Goal of the exercise:
Only the lines with the string "klicknings" are needed; return each of them from the entries below.

Records for this exercise:
Segment Open
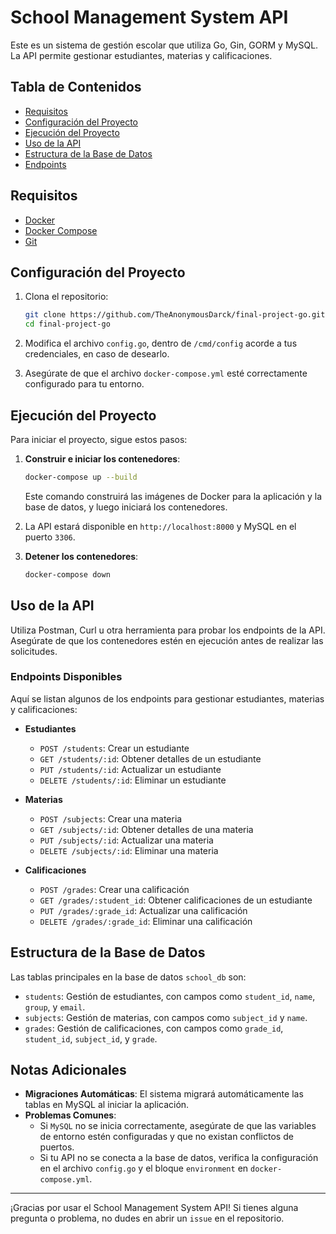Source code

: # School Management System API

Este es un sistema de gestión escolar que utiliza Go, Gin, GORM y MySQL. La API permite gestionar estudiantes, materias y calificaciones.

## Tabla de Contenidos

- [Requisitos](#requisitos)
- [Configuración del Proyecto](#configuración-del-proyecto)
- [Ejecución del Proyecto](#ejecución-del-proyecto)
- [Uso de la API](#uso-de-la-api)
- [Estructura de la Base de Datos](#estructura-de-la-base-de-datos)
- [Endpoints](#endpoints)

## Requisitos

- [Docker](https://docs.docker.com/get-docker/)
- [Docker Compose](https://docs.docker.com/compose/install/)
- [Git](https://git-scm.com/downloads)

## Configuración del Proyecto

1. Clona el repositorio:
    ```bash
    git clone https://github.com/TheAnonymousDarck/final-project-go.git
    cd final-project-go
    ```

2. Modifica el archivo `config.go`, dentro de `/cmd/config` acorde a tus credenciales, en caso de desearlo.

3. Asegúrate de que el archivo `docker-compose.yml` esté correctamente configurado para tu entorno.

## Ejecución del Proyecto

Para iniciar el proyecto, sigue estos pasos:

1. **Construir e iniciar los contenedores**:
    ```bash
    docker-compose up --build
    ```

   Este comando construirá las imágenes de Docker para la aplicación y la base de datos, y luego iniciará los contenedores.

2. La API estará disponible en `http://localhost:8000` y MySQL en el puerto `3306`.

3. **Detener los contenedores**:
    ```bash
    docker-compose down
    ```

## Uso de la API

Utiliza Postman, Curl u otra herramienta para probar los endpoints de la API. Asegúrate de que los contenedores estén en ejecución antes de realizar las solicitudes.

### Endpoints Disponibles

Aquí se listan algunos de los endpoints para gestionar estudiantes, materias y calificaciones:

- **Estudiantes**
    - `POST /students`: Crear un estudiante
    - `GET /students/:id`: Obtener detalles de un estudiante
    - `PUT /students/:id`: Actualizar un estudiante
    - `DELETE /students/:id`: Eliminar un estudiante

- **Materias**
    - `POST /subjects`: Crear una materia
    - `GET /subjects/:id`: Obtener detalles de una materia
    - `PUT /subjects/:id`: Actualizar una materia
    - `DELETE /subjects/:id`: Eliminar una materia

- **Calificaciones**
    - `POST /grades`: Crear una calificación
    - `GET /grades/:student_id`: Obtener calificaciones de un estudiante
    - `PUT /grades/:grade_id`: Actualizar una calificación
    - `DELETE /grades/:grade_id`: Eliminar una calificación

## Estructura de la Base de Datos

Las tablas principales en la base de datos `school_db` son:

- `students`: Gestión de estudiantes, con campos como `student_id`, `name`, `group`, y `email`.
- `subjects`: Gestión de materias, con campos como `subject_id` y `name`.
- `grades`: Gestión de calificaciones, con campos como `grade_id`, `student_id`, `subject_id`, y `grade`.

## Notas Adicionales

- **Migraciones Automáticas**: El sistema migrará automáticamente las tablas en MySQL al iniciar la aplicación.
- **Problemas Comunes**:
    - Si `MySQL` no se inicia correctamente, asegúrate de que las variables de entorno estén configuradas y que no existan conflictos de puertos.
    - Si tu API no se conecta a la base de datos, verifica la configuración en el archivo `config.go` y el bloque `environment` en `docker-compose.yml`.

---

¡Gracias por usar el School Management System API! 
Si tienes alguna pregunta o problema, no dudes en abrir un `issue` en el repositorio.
Segment Closed
Segment Open
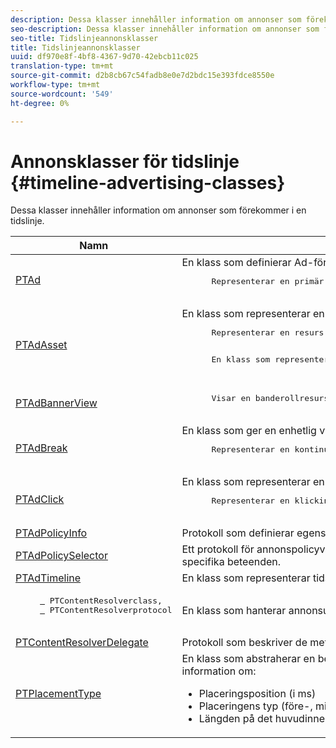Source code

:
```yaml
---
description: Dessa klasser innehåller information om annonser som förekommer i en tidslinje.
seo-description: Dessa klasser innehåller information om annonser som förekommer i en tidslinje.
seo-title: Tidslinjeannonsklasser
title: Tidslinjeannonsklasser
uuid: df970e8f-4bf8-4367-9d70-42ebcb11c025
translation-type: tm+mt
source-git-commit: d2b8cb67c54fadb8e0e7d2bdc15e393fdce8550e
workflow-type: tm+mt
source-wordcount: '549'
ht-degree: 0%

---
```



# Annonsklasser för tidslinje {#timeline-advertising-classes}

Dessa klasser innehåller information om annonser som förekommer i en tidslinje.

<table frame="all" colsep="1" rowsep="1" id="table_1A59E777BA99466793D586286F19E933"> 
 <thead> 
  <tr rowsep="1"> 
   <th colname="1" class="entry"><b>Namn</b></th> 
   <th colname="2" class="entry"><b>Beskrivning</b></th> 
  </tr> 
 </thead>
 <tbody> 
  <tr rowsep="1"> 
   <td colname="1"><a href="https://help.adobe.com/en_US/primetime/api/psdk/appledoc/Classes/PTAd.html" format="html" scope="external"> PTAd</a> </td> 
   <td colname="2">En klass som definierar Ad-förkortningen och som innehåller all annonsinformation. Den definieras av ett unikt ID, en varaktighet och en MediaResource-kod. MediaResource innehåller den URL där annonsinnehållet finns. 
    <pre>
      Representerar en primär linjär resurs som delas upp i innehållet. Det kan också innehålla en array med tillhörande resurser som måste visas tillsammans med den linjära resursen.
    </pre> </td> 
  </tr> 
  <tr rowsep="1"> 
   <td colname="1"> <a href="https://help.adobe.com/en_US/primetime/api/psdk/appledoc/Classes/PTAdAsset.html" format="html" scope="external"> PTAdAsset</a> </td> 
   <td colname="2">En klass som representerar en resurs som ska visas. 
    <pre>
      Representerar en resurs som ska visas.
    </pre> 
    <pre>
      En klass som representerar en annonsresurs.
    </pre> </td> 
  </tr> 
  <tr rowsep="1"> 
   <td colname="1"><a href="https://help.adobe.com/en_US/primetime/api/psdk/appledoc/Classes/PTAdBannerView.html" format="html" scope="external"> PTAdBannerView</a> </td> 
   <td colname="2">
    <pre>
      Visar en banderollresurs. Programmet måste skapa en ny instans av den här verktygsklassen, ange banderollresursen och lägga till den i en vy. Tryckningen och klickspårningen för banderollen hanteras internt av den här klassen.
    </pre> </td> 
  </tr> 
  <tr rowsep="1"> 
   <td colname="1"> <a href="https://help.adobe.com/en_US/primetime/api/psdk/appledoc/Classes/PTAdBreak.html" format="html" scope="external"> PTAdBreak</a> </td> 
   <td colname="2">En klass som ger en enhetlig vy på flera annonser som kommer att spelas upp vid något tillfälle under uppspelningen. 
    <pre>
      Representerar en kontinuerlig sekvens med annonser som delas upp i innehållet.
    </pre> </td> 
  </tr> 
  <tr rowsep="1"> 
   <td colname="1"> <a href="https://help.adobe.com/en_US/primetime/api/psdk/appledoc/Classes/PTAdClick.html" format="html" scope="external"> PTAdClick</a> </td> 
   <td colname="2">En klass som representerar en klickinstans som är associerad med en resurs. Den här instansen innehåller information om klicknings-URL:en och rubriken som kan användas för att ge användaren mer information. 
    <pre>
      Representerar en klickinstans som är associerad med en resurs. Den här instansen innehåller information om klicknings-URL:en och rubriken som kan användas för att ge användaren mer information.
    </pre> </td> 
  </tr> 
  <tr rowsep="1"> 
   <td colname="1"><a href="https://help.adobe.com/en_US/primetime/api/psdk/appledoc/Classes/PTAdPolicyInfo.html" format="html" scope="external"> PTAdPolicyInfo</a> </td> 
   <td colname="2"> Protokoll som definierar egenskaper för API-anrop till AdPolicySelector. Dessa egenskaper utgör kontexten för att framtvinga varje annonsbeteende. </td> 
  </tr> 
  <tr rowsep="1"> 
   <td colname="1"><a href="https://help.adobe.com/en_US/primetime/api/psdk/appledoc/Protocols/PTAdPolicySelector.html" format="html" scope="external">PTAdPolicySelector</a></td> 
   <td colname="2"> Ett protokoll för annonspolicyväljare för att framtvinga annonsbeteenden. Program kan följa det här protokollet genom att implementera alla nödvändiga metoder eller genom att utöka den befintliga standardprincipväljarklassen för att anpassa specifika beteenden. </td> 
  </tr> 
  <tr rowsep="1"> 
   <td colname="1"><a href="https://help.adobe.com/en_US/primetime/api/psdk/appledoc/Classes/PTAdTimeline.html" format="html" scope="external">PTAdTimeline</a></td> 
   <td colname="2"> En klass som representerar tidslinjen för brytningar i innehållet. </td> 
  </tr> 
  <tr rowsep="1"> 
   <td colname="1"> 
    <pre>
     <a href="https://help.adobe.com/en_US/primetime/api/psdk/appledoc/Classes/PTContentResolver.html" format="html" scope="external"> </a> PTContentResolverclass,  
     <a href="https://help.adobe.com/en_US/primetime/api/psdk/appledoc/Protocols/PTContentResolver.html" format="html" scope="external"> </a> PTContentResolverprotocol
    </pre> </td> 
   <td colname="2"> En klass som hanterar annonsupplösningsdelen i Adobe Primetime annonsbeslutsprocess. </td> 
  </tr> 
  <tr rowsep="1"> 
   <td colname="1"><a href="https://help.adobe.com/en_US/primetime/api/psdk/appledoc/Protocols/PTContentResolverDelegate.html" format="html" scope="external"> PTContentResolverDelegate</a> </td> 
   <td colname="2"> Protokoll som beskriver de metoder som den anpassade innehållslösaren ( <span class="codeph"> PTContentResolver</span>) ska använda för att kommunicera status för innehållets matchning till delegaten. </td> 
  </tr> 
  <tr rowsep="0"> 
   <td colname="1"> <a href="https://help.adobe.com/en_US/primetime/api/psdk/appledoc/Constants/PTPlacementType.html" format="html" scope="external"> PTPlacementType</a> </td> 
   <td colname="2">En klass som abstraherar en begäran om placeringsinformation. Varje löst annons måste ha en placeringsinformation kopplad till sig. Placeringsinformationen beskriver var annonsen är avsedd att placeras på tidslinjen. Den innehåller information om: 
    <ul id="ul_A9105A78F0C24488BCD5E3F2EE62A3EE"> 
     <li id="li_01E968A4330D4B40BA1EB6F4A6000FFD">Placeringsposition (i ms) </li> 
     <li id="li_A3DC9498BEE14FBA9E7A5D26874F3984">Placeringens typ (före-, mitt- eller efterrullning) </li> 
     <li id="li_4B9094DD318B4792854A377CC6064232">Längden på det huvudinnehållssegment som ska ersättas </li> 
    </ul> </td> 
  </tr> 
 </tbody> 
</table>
Segment Closed
Completed exercise:
   <td colname="2">En klass som representerar en klickinstans som är associerad med en resurs. Den här instansen innehåller information om klicknings-URL:en och rubriken som kan användas för att ge användaren mer information. 
      Representerar en klickinstans som är associerad med en resurs. Den här instansen innehåller information om klicknings-URL:en och rubriken som kan användas för att ge användaren mer information.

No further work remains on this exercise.